I love this book. It compares Martin Luther King, Jr. and the German-born rabbi Abraham Joshua Heschel and what led them to walk together in the famous 1965 civil rights march from Selma to Montgomery, Alabama. Both men were raised by wise, loving parents and followed in their fathers’ footsteps. Both of them also experienced hatred and prejudice close to home. Whether the signs said “Whites Only” or “No Jews Allowed,” they were equally hurtful and inspired them to strive for peace and equal rights for all.

March: Book One By John Lewis

Congressman John Lewis (GA-5) is an American icon. He is one of the key figures of the civil rights movement. His commitment to justice and nonviolence has taken him from an Alabama sharecropper’s farm to the halls of Congress, from a segregated schoolroom to the 1963 March on Washington, and from receiving beatings from state troopers to receiving the Medal of Freedom from the first African-American president.

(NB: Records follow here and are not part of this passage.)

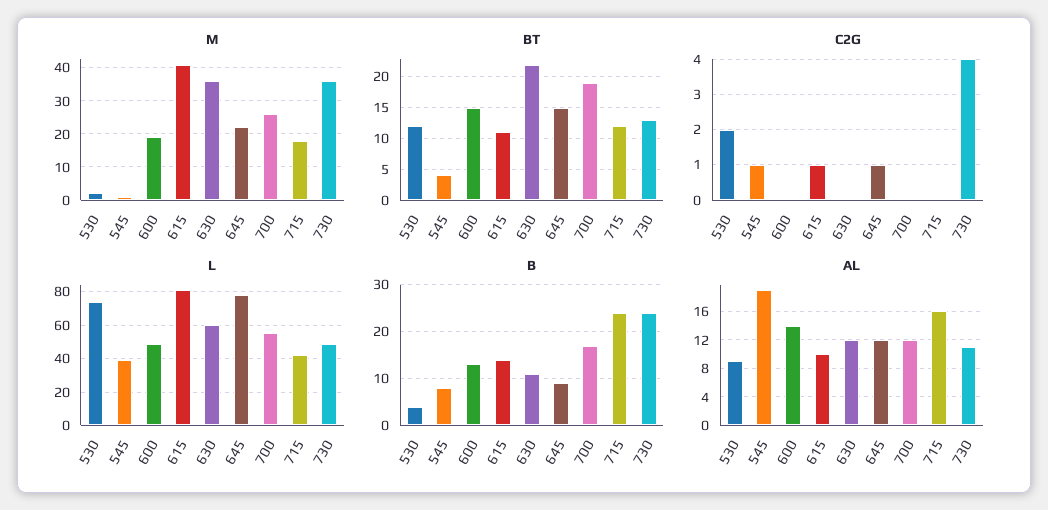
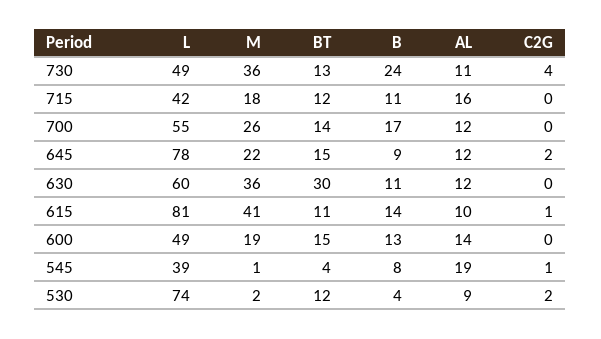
BT, 630: 22 -> 30
BT, 700: 19 -> 14
C2G, 645: 1 -> 2
B, 715: 25 -> 11

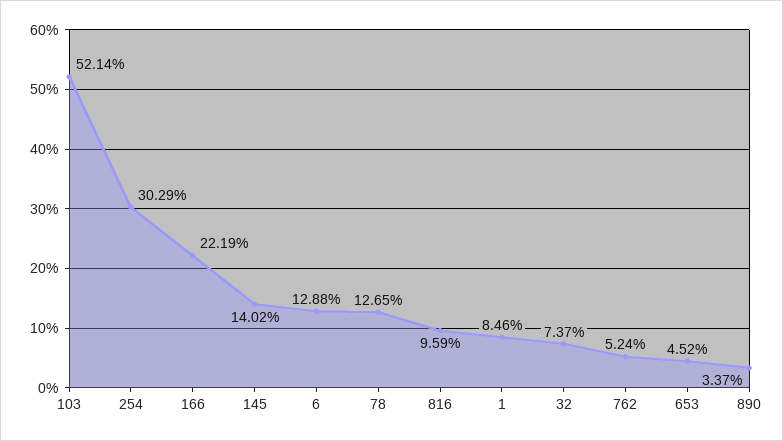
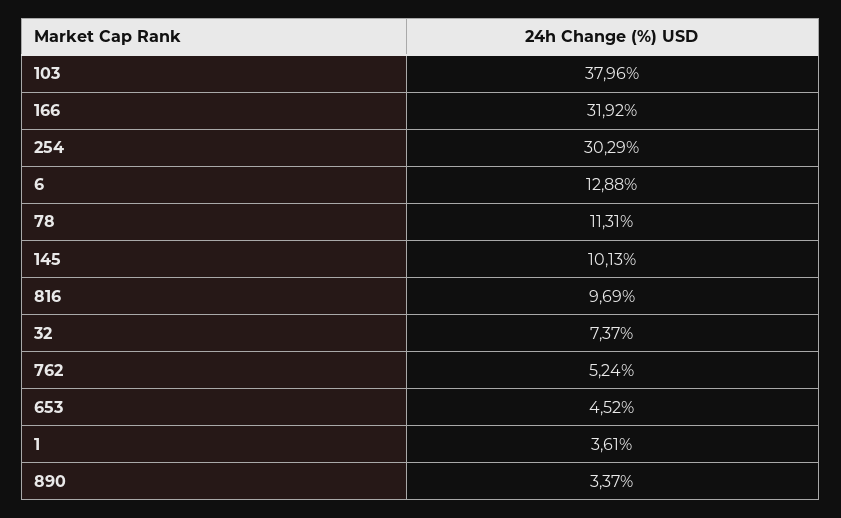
103: 52.14 -> 37.96
166: 22.19 -> 31.92
145: 14.02 -> 10.13
78: 12.65 -> 11.31
816: 9.59 -> 9.69
1: 8.46 -> 3.61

Now, to share his remarkable story with new generations, Lewis presents March, a graphic novel trilogy, in collaboration with co-writer Andrew Aydin and New York Times best-selling artist Nate Powell (winner of the Eisner Award and LA Times Book Prize finalist for Swallow Me Whole).

March is a vivid first-hand account of John Lewis’ lifelong struggle for civil and human rights, meditating in the modern age on the distance traveled since the days of Jim Crow and segregation. Rooted in Lewis’ personal story, it also reflects on the highs and lows of the broader civil rights movement.

Book One spans John Lewis’ youth in rural Alabama, his life-changing meeting with Martin Luther King, Jr., the birth of the Nashville Student Movement, and their battle to tear down segregation through nonviolent lunch counter sit-ins, building to a stunning climax on the steps of City Hall.

There are sequels to this book because John Lewis still fights for justice today. So be sure to also read March: Book Two and March: Book Three as well.